RAG Playground: A Framework for Systematic Evaluation of Retrieval Strategies and Prompt Engineering in RAG Systems
Ioannis Papadimitriou, Ilias Gialampoukidis, Stefanos Vrochidis, Ioannis, Kompatsiaris
TL;DR
RAG Playground addresses the need for principled evaluation of retrieval strategies and prompt engineering in Retrieval-Augmented Generation. It introduces an open-source framework that compares naive vector search, reranking, and hybrid retrieval, coupled with ReAct agents and structured prompting, across two LLMs, Llama 3.1 and Qwen 2.5, and a novel Completeness Gain metric within a multi-metric evaluation framework. The experimental results show that hybrid retrieval consistently outperform single-strategy approaches, with Qwen 2.5 achieving up to a 72.7% pass rate and higher numerical accuracy, and structured self-evaluation prompting delivering additional gains. The work demonstrates practical implications for building robust RAG systems on consumer hardware, highlighting retrieval strategy design and prompt engineering as cost-effective levers that can surpass performance gains from larger models, while providing a reusable, local evaluation platform.
Abstract
We present RAG Playground, an open-source framework for systematic evaluation of Retrieval-Augmented Generation (RAG) systems.
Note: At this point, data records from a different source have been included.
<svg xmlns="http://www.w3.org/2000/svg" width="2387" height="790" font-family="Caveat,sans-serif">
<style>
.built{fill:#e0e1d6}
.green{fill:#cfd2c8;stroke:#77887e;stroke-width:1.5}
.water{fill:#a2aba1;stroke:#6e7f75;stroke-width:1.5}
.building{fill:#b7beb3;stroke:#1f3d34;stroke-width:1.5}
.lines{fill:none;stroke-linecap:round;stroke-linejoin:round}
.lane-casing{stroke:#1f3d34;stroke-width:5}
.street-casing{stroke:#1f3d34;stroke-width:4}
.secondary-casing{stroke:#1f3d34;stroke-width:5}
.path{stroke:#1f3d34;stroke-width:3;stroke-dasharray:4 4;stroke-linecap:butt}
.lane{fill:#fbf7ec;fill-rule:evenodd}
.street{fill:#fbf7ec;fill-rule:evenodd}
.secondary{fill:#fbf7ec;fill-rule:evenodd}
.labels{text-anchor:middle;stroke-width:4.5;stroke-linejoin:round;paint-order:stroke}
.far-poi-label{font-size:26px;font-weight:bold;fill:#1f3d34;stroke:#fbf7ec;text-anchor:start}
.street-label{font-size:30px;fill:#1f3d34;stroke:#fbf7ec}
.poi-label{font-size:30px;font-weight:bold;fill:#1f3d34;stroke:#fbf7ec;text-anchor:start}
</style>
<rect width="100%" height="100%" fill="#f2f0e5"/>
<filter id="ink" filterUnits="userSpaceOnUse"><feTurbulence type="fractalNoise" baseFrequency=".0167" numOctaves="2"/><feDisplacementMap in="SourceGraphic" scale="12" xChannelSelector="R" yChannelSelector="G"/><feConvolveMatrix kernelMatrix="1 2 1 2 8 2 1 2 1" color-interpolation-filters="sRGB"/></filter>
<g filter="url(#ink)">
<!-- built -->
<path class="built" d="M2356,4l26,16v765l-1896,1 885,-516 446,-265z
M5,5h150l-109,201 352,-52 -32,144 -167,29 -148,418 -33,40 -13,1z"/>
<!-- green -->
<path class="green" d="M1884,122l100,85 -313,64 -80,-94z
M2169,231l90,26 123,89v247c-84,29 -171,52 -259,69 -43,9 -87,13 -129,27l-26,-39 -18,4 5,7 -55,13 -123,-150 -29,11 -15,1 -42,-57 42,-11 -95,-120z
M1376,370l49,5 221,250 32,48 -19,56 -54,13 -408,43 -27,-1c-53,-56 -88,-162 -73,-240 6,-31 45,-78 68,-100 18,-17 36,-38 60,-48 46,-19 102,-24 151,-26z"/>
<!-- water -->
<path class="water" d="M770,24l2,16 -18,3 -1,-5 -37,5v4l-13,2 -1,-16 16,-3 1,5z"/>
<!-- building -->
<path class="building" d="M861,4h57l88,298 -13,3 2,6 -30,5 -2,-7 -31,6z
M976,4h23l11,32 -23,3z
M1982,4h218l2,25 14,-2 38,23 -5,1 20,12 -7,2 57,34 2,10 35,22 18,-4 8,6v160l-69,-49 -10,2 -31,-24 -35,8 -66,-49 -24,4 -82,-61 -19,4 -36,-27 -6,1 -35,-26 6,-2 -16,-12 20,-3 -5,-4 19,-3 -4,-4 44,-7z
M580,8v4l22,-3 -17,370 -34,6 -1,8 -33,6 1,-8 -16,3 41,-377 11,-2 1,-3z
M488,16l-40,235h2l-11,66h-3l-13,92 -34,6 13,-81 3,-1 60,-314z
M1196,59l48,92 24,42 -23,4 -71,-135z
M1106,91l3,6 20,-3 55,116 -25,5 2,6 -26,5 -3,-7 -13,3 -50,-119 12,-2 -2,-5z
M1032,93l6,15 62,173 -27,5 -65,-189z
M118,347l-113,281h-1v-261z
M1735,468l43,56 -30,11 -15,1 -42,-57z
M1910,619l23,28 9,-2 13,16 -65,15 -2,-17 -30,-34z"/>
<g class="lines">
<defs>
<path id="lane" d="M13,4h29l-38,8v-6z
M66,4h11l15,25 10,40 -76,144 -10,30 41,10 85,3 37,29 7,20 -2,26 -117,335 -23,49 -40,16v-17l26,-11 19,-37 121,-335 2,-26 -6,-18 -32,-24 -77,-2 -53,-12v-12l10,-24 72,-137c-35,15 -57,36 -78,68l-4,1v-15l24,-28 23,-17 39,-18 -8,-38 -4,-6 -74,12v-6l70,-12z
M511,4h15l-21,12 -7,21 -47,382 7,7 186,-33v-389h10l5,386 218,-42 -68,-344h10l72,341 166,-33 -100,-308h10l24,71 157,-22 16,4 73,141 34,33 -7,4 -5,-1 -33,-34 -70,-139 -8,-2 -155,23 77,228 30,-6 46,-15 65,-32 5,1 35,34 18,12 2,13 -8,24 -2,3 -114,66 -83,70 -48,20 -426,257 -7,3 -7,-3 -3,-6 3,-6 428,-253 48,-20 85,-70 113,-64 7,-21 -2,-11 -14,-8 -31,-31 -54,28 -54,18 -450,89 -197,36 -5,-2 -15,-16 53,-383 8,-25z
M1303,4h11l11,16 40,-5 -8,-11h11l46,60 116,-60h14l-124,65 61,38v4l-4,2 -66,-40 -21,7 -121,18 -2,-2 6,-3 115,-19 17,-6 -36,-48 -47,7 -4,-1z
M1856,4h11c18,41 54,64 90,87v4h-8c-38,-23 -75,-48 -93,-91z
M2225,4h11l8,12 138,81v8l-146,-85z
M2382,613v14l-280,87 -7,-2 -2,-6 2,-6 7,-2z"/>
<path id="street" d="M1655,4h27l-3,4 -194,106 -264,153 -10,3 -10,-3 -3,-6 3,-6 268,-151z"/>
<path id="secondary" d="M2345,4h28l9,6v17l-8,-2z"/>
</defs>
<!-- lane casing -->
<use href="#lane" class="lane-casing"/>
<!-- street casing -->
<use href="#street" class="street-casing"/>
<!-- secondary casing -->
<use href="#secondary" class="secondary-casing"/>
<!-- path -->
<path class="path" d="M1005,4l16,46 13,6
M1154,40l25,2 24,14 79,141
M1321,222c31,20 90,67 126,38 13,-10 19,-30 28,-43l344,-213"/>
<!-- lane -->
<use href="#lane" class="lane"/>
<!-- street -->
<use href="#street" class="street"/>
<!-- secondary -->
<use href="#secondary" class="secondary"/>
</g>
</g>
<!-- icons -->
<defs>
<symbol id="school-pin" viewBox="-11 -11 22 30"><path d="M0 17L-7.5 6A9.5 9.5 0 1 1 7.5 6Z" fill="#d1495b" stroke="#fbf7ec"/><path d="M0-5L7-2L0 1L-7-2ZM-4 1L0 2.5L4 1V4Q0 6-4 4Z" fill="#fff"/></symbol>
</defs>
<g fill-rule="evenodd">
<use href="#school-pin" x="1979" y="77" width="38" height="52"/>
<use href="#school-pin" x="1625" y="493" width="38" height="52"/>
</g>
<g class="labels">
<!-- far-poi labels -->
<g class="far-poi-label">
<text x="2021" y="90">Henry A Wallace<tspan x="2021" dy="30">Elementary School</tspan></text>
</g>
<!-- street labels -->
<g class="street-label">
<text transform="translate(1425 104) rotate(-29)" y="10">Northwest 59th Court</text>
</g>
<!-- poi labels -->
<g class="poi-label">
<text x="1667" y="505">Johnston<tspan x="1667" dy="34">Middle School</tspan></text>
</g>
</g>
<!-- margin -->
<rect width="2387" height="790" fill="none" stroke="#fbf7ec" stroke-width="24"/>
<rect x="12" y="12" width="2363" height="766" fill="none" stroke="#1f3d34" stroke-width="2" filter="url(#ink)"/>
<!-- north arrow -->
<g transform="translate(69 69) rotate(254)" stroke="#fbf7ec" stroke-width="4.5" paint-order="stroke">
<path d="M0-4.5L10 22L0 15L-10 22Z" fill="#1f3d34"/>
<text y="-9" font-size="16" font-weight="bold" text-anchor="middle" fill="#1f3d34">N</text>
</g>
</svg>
The framework implements and compares three retrieval approaches: naive vector search, reranking, and hybrid vector-keyword search, combined with ReAct agents using different prompting strategies. We introduce a comprehensive evaluation framework with novel metrics and provide empirical results comparing different language models (Llama 3.1 and Qwen 2.5) across various retrieval configurations. Our experiments demonstrate significant performance improvements through hybrid search methods and structured self-evaluation prompting, achieving up to 72.7% pass rate on our multi-metric evaluation framework. The results also highlight the importance of prompt engineering in RAG systems, with our custom-prompted agents showing consistent improvements in retrieval accuracy and response quality.